# [What this task involves]
Please say how many lines in the records below contain the word "파일에서", giving the number alone.

# [Material for this exercise]
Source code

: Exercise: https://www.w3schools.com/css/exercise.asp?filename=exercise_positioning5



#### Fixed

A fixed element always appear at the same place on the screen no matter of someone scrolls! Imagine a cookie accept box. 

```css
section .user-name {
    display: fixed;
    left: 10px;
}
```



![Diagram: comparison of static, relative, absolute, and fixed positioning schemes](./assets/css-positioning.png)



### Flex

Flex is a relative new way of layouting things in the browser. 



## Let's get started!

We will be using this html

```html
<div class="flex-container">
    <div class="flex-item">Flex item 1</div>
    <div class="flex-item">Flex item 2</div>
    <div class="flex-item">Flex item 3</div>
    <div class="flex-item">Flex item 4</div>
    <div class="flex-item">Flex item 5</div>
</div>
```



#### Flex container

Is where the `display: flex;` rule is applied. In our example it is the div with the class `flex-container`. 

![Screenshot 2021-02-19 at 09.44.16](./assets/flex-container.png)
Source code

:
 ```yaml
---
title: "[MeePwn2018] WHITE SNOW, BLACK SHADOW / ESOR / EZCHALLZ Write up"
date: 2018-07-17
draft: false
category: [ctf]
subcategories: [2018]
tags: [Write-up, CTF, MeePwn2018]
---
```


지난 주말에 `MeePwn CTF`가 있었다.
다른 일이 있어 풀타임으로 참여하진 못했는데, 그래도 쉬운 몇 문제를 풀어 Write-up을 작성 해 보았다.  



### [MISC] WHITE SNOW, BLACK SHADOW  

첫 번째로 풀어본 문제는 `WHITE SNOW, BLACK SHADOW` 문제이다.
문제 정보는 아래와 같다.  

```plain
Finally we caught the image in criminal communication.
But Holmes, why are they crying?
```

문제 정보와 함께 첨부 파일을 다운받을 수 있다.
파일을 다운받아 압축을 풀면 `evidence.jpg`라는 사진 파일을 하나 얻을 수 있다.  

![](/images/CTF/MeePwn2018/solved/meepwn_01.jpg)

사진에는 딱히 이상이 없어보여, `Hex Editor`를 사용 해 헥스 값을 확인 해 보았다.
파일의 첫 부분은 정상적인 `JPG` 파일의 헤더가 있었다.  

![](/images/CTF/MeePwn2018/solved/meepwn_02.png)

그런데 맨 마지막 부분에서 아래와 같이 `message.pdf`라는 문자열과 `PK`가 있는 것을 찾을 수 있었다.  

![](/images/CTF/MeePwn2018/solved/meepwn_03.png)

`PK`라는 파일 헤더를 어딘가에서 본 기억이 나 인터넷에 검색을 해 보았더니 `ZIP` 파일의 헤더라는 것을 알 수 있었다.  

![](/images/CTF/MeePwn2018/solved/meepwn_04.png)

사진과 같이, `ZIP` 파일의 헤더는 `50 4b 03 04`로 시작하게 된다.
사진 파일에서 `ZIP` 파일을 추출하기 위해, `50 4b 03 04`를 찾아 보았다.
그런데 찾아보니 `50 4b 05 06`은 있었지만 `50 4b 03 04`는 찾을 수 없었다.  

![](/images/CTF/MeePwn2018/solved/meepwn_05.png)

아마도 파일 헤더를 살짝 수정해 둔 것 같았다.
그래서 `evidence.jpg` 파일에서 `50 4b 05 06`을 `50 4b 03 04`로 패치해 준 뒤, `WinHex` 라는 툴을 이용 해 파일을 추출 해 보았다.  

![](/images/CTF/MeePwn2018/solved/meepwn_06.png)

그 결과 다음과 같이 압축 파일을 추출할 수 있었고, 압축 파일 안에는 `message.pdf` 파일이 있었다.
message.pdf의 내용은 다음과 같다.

# [Completed task]
2